Truong Steven L, Chin Jasmine, Liew David F L, Zahir Syeda Farah, Ryan Elizabeth G, Rubel Diana, Radford-Smith Graham, Robinson Philip C
Department of Medicine, Griffith University, Brisbane, QLD, Australia.
Coast Joint Care, Maroochydore, QLD, Australia.
Rheumatol Ther. 2021 Dec;8(4):1603-1616. doi: 10.1007/s40744-021-00360-6. Epub 2021 Aug 26.
The aim of this work is to perform a systematic review and meta-analysis of anti-tumor necrosis factor (anti-TNF) and anti-interleukin-17 (anti-IL-17) trials for spondyloarthritis, psoriatic arthritis, and psoriasis comparing rates of inflammatory bowel disease (IBD) events compared to placebo.
MEDLINE, EMBASE, and The Cochrane Library were searched for double-blind, randomized placebo-controlled anti-TNF and anti-IL-17 trials of included diseases. Inflammatory bowel disease events from the RCT period were pooled and meta-analyzed using statistical methods suitable for low-event-rate meta-analysis (Peto's, Mantel-Haenszel, hypergeometric-normal model, and Shuster-Guo-Skyler). When observed data were insufficient, we performed an exploratory sensitivity analysis to compare methods.
We identified 9551 original papers, and included 96 publications: 65 anti-TNF and 31 anti-IL-17 trials, containing 21 new and 12 flare IBD events in 28,209 participants. New IBD on anti-IL-17 occurred 0.23/100 patient-years (PY) in psoriasis, 0.61/100 PY in PsA and 1.63/100 PY in spondyloarthritis, rates similar to observational cohorts, and less commonly on anti-TNF (0/100 PY, 0/100 PY, 0.32/100 PY, respectively). No evidence of difference between groups was found, with wide CI from many pooled counts of zero, especially in placebo arms.
IBD events were rare, occurring at rates similar to biologic-naive groups. We could not find statistically significant differences in risk of new or recurrent IBD between treatment and control groups using selected meta-analytical methods for low event rate scenarios. Meta-analyses of this topic require more IBD events, ideally without pooling heterogeneous groups. Larger, thoroughly reported trials with systematic and detailed safety reporting are required to improve risk estimation and to make accurate inferences.

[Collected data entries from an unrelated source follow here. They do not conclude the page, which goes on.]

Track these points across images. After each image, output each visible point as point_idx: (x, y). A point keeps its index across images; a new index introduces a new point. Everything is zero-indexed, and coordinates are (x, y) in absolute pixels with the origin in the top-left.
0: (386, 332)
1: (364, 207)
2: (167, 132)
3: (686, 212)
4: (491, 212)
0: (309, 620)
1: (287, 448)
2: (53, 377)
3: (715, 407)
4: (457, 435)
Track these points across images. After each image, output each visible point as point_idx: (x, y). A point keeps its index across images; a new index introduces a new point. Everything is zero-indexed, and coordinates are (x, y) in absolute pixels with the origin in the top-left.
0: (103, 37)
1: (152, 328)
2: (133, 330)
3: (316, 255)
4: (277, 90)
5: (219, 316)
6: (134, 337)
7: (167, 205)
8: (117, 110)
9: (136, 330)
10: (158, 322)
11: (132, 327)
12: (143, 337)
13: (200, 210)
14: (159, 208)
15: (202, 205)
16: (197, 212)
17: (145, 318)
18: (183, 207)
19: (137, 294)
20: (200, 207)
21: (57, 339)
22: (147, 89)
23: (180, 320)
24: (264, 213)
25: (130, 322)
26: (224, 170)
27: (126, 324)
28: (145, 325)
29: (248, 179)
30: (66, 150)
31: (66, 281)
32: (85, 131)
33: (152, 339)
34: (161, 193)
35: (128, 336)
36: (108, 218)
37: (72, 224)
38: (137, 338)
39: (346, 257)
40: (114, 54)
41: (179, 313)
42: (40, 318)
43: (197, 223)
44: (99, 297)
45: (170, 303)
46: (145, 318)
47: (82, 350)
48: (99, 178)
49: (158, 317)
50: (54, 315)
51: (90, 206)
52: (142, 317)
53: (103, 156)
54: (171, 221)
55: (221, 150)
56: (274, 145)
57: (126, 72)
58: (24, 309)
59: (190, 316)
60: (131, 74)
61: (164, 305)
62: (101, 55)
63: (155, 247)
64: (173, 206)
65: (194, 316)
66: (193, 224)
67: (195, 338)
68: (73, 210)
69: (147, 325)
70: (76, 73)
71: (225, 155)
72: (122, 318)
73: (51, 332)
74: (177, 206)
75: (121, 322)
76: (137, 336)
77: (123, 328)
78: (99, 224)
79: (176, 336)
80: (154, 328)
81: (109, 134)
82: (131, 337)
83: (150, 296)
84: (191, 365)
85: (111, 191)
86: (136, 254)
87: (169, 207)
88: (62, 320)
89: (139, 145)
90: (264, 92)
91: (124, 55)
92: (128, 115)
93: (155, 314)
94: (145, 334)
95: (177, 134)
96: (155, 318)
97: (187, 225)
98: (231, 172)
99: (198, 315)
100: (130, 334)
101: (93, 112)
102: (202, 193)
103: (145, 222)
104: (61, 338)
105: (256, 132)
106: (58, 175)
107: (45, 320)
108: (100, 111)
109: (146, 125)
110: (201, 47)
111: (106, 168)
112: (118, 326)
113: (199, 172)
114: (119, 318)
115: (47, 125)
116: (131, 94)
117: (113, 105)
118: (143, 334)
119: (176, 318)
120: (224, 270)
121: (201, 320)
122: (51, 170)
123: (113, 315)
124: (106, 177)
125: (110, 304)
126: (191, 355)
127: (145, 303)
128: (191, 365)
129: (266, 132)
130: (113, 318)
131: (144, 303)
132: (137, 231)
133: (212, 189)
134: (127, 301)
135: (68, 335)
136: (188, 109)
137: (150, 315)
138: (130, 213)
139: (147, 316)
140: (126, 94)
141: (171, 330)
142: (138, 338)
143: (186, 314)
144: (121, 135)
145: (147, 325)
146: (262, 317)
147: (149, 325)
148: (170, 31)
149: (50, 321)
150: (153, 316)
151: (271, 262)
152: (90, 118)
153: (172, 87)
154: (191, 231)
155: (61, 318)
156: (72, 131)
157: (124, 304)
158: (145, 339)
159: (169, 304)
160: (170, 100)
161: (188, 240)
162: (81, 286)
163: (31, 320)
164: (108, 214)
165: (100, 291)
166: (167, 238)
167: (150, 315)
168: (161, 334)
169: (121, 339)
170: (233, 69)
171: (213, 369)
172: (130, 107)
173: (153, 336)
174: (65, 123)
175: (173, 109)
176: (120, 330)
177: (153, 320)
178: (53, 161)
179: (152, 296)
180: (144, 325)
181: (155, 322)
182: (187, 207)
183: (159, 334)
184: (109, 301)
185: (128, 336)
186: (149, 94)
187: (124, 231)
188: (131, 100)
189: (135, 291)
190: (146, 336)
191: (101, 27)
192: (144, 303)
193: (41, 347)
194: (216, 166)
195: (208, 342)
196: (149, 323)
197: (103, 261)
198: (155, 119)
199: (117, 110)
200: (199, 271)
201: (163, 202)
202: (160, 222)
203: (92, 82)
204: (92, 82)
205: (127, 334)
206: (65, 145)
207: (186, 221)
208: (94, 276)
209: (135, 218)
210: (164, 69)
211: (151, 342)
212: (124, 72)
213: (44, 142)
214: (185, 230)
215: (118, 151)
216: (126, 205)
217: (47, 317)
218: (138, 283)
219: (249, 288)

本研究旨在对治疗脊柱关节炎、银屑病关节炎和银屑病的抗肿瘤坏死因子(抗TNF)及抗白细胞介素-17(抗IL-17)试验进行系统评价和荟萃分析,比较与安慰剂相比炎症性肠病(IBD)事件的发生率。
检索MEDLINE、EMBASE和Cochrane图书馆,查找纳入疾病的双盲、随机安慰剂对照抗TNF和抗IL-17试验。汇总随机对照试验期间的炎症性肠病事件,并使用适用于低事件率荟萃分析的统计方法(Peto法、Mantel-Haenszel法、超几何正态模型和Shuster-Guo-Skyler法)进行荟萃分析。当观察数据不足时,我们进行探索性敏感性分析以比较不同方法。
我们识别出9551篇原始论文,纳入96篇出版物:65项抗TNF试验和31项抗IL-17试验,28209名参与者中发生21例新发和12例IBD病情复发事件。银屑病中抗IL-17治疗的新发IBD发生率为0.23/100患者年(PY),银屑病关节炎中为0.61/100 PY,脊柱关节炎中为1.63/100 PY,这些发生率与观察队列相似,而抗TNF治疗时发生率较低(分别为0/100 PY、0/100 PY、0.32/100 PY)。未发现组间差异的证据,许多汇总计数为零,置信区间较宽,尤其是在安慰剂组。
IBD事件罕见,发生率与未使用生物制剂的组相似。使用针对低事件率情况选择的荟萃分析方法,我们未发现治疗组和对照组在新发或复发性IBD风险上有统计学显著差异。该主题的荟萃分析需要更多IBD事件,理想情况下不合并异质性组。需要更大规模、报告详尽且有系统详细安全性报告的试验来改善风险估计并做出准确推断。